Moguel also mentioned a student she has had at the STEM Academy that was a new sixth grade student who just moved and had some behavioral issues as well. After identifying the students needs and again looking beyond the child at their surface level with their behavior, Moguel said the student had a successful turn around the remainder of his middle school tenure and grew relationships with his staff to the point that Moguel said they were attending his sport games and providing a consistent relationship at school for the student.

“The biggest thing was that student was never seen for who they were and that goes back again to just looking beyond that person in front of you and looking beyond the behaviors and see what are their strengths, what can they do,” Moguel said. “The relationship is the most powerful tool you can have because then they understand some days, I’m going to be tough because I’m going to push you because I believe in you. I’ve been in your shoes and I’m not going through what you’re going through, but I can help you, I can listen, and I can be there for you.”

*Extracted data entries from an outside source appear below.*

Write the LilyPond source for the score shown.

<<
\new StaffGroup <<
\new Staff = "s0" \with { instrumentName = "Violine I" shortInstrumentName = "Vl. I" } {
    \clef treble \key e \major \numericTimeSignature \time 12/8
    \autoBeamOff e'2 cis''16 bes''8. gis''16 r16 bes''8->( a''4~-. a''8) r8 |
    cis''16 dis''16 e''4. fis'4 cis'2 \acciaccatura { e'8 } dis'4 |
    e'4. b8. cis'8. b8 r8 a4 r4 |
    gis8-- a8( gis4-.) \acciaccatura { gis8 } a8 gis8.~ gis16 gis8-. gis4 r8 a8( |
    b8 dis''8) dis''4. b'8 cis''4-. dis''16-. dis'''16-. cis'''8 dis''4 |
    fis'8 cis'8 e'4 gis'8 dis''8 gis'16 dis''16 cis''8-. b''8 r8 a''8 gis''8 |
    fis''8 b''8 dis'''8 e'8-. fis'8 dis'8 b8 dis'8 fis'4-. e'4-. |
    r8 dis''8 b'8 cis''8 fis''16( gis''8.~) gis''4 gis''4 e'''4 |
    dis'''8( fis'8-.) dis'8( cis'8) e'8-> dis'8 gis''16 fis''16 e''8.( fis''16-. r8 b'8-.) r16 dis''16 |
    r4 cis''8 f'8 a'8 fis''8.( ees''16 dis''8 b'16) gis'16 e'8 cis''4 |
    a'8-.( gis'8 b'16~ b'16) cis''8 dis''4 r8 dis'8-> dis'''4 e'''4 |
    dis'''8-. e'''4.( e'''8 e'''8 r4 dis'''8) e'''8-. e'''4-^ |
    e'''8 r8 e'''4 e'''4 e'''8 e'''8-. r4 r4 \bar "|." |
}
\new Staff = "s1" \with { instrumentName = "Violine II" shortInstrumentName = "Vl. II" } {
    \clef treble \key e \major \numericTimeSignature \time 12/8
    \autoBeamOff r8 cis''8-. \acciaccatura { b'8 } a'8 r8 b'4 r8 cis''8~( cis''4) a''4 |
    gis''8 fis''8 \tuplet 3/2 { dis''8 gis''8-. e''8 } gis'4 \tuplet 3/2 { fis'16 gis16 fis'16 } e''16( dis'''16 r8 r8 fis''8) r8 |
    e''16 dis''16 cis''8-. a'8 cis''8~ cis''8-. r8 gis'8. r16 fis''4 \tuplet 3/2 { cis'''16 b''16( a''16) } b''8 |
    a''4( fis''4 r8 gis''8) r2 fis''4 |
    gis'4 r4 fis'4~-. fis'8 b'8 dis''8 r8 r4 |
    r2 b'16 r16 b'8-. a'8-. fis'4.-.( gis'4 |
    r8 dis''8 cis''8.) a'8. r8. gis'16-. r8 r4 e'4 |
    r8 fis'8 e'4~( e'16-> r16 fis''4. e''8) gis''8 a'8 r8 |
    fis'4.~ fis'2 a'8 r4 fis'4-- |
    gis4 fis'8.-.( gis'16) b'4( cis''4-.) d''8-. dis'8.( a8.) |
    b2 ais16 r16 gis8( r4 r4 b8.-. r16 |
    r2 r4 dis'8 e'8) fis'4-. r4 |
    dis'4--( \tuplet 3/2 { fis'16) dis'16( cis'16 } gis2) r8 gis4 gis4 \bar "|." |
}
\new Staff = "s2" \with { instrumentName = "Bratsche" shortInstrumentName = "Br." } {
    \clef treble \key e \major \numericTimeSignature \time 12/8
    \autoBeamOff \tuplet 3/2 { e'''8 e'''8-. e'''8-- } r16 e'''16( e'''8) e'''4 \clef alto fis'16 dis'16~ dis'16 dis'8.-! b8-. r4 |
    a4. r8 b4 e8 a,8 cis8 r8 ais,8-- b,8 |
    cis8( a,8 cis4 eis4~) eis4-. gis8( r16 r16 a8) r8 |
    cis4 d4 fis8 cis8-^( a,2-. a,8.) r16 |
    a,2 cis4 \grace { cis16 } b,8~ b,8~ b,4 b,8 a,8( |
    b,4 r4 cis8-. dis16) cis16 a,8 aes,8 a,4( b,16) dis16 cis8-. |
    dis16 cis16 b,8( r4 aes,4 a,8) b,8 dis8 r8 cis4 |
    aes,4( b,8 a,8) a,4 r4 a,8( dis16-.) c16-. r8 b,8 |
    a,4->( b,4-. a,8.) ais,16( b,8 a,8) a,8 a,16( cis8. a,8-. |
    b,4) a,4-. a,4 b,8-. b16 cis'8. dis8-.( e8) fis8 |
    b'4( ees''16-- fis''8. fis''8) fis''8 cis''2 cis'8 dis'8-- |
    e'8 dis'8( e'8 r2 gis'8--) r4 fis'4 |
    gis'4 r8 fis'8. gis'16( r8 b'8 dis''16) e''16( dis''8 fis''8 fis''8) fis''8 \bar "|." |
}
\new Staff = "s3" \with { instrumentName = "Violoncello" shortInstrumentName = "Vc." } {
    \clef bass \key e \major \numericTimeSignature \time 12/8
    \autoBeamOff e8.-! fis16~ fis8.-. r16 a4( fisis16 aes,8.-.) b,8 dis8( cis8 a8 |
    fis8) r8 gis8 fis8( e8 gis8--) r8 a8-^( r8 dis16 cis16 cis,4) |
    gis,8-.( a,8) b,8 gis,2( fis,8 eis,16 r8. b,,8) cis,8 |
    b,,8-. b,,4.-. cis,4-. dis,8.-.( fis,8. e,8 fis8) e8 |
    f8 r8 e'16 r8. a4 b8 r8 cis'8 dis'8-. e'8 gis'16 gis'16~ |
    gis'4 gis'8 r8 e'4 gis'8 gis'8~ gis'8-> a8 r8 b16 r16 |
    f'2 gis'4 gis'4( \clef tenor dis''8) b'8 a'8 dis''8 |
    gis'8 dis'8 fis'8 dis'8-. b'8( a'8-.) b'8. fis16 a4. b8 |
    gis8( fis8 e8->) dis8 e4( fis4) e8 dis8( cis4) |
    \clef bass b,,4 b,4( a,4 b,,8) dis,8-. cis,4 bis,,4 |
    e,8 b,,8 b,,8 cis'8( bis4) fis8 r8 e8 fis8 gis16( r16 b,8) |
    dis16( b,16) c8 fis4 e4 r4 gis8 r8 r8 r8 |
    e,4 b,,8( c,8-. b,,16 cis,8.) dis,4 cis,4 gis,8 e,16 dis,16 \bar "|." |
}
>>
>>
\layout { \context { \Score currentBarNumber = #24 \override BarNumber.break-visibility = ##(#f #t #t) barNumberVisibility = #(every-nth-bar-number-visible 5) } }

Moguel said while humbled and elated to receive this award for her success with her students that the work is never done. She is continuing to strive to flip the system to create a true second home feeling for her students and create a system where the students at Holyoke are also getting what students in surrounding communities that are more fortunate get.

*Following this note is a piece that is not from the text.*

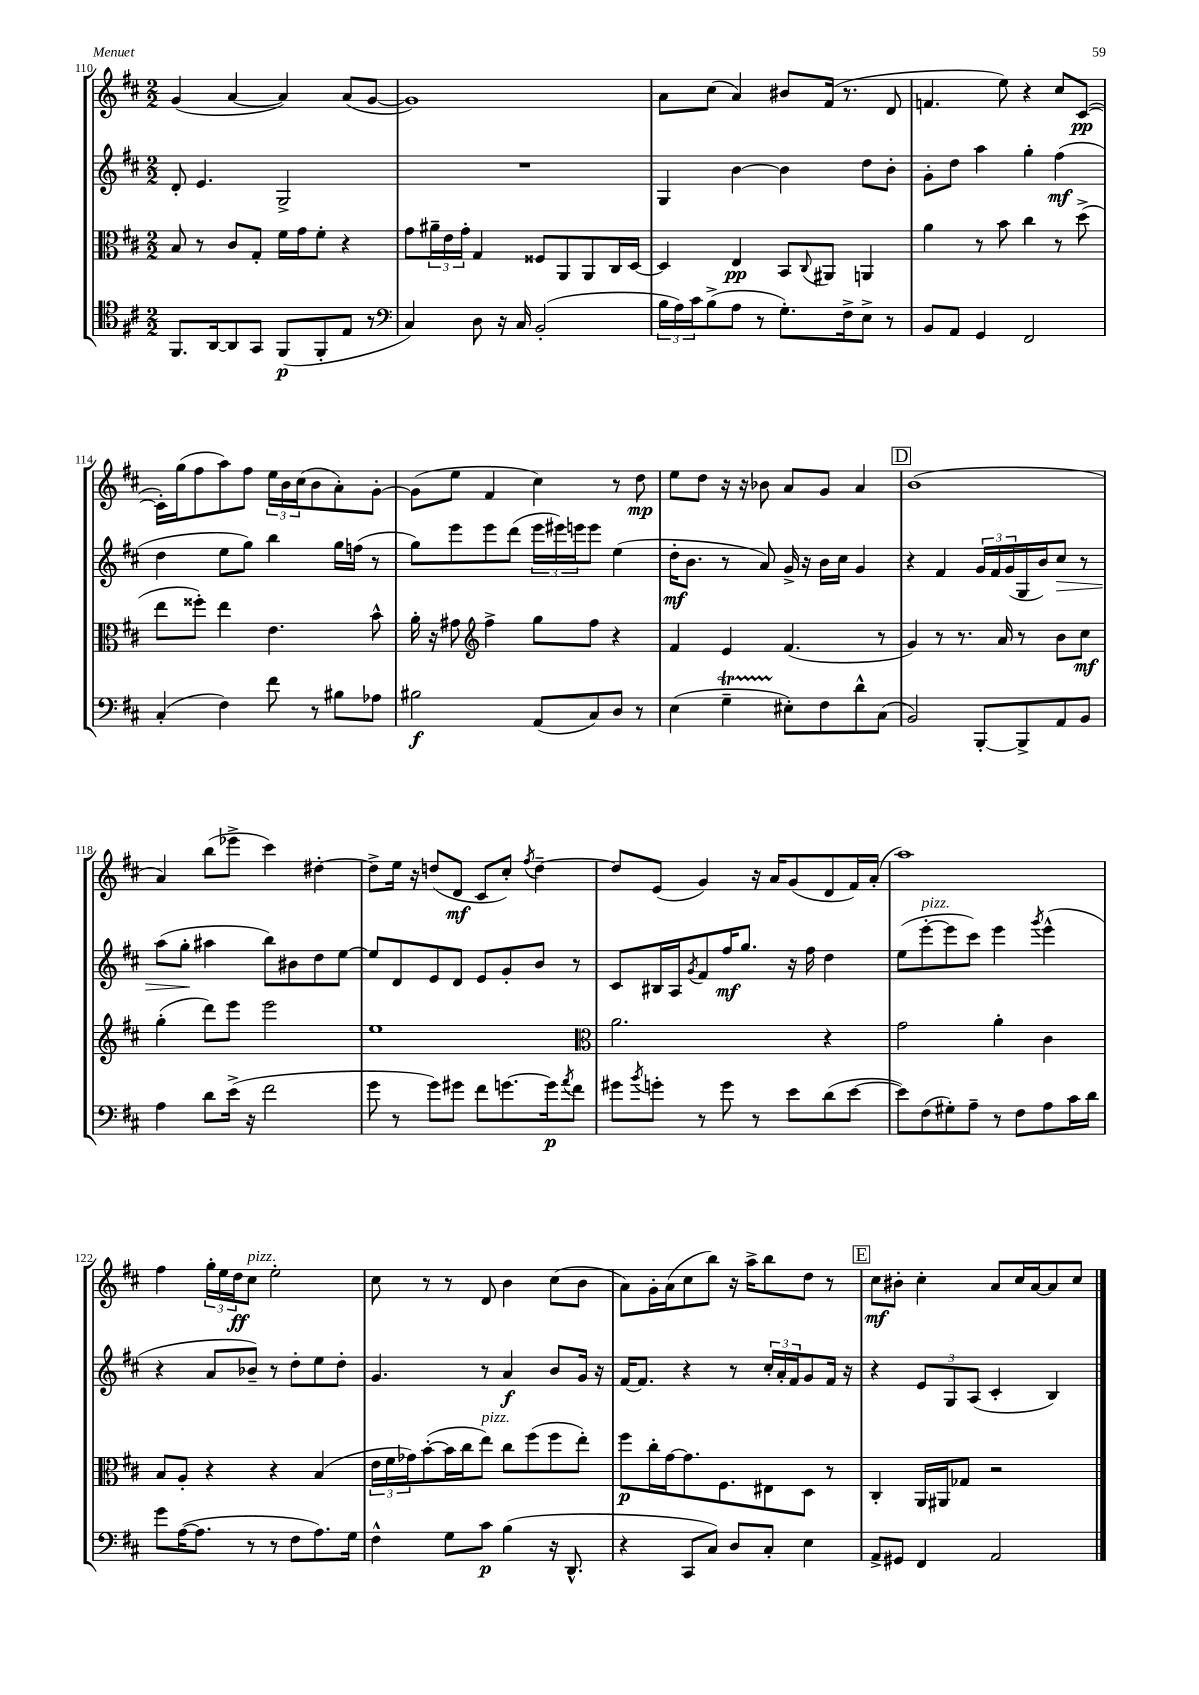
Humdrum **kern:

She noted that she has seen parents reluctant to come into school offices and engage a whole lot with teachers and counselors as she feels like many of them could have trust issues from possibly being failed by the very same system their child is now in.

“There’s minimal trust. Relationships are key. If parents don’t trust you, kids have that same trickle effect,” Moguel said.

Moguel added that one thing that has always stuck with her and even now with the honor was her grandmother who raised her. She said her grandmother would often tell her, “To whom much is given, much is required,” a quote from the bible that taught her the lesson of sacrifice through her hard and dedicated work.

“She would say when God gives you all these amazing gifts, it’s gonna require you to do so many different things – sacrifice, and breath life into people even when you think they’re not taking in what you’re saying,” Moguel said.

The six educators receiving the Pioneer Valley Excellence in Teaching Award will be honored during an in-person banquet at the Log Cabin in Holyoke on May 11.

There they will each receive an engraved plaque and a check for $250, along with tuition incentives and scholarships offered by seven major colleges and universities in the region.

Until then and beyond then, Moguel will continue her hard work in establishing a better system for students to rise out of their situations and build upon who they are as children going into their high school years.

“I’m so thankful to be able to be recognized for the work but it's both humbling and also it's just what I’m supposed to do,” Moguel said.